Sólo un libro estima y lee: aquél donde se concentran los principios de su fe
religiosa o ideológica, pero al que su fanatismo y perturbada mentalidad,
distorsiona y equivoca cada vez que las palabras intentan respirar más allá de
las páginas del autor. El terrorista milita, pero no medita. Es un terrible
imposible.
La
sorpresiva e inesperada manera con que actúa el terrorista busca igualmente
colocar a su víctima en un estado absoluto de esclavitud e indefensión, de
perplejidad o espanto, ante la avalancha del horror que porta. No permite la
reacción a tiempo, desactivando su equilibrio emocional y de pensamiento; es la
manera más expedita y morbosa que utiliza el terrorista para degradarla a su
nivel de sujeción como verdugo y asesino estelar. El tiempo que tiene cautiva a
su víctima, el terrorista desea fervorosamente convertirla a su causa, con el
mismo frenesí con que ayer le infligieron los castigos físicos y psicológicos
que le arrancaron la inocencia y la humanidad. Pero si la víctima se niega a su
maniático fin, el terrorista procede a fusilarla o degollarla. El terrorista
también quiere emular a sus pares, aquellos otros que actuaron y se inmolaron
antes que él en la aventura del absurdo. Su intención última es fraguar un acto
terrorista que nunca antes se haya ejecutado. Esa es su ciega finalidad, su
mayor fantasía. Su poder. Porque padece a su vez de una acendrada
competitividad y envidia que lo impulsan aún más. Fantasía que lo enaltece,
mientras la ensueña en la noche agria de los insomnes, y que después habrá de
concretar en la realidad, sin piedad ni compasión por nadie. Las Torres Gemelas
fueron derrumbadas por el terrorista mucho antes que éstas se desplomaran en el
piso de la realidad, así como la masacre recién cometida contra los
caricaturistas del semanario satírico Charlie Hebdo, de Francia. Es decir, el
terrorista necesita matar a su víctima doblemente. Primero en el rincón enfermo
de su mente, y después, en el escenario proyectado de ésta. Sin embargo, hay un
detalle que se le escapa al terrorista en la implementación de su acto macabro.

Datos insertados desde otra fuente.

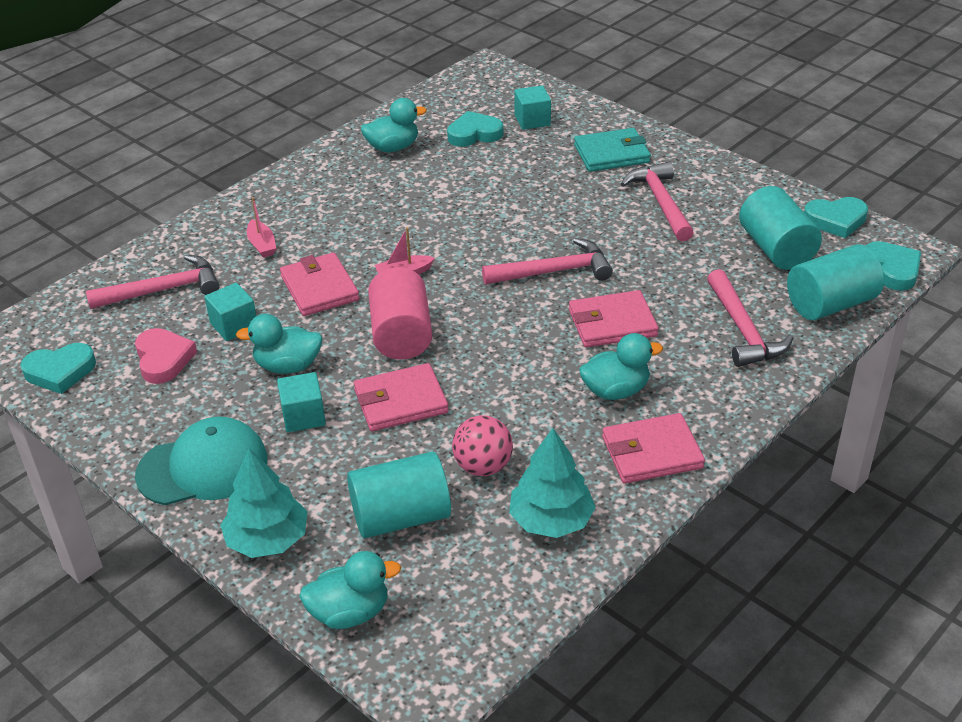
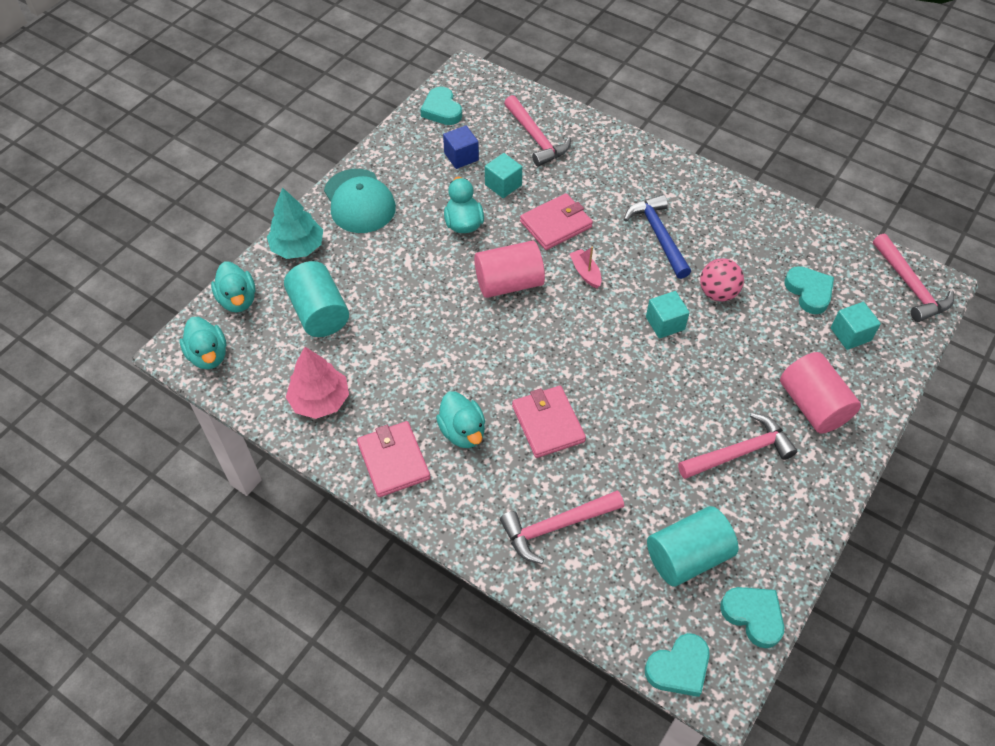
camera: 80 degrees right, 15 degrees up
(163, 359) = (461, 157): pink heart -> blue cube
(262, 245) = (602, 180): pink boat -> none
(303, 416) = (412, 242): turquoise cube -> turquoise cube (665, 323)
(366, 215) = (658, 236): none -> blue hammer
(393, 147) = (766, 236): turquoise duck -> turquoise duck (208, 355)
(401, 401) = (434, 295): pink wallet -> none
(483, 466) = (370, 353): pink ball -> pink ball (717, 293)
(551, 520) = (320, 400): turquoise tree -> pink tree
(553, 271) = (610, 375): pink hammer -> pink hammer (910, 286)
(611, 154) = (813, 405): turquoise wallet -> pink cylinder
(830, 304) = (609, 604): turquoise cylinder -> none
(835, 220) = (753, 616): turquoise heart -> turquoise heart turned 150 degrees clockwise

Porque las representaciones en la realidad están condenadas a los accidentes
que introduce en ellas el azar, por donde la vida se salva y preserva en
aquellos sobrevivientes que tuvieron tiempo de resistir y combatir. Aquellos
seres maravillosos que derrumban el plan perfecto del mal.
El
terrorista, como sujeto trágico, está muy lejos de la alegría. Para él la
felicidad siempre habrá de ser lejana, fuera de su realidad existencial. Esa
otra fantasía que le reserva el futuro o el más allá. El humor o la risa le
resultan insoportables al terrorista. Aunque no es el chiste lo que lo enerva y
desquicia, sino el humor contenido en los elementos claves de la deconstrucción
de la mentira y del absurdo. Cuando su retrato y sus dogmáticas creencias son
convertidos en caricaturas, el terrorista se enmascara y busca al autor de su
burla; y con el frenesí de la ira oculta de los cobardes, le quita la vida
pensando que de esa manera puede desterrar el talento irreverente con que la
libertad celebra la vida. Pero el terrorista no sólo está representado en un
individuo desbordado por la venganza brutal, también existen gobiernos o
Estados que lo promueven y patrocinan.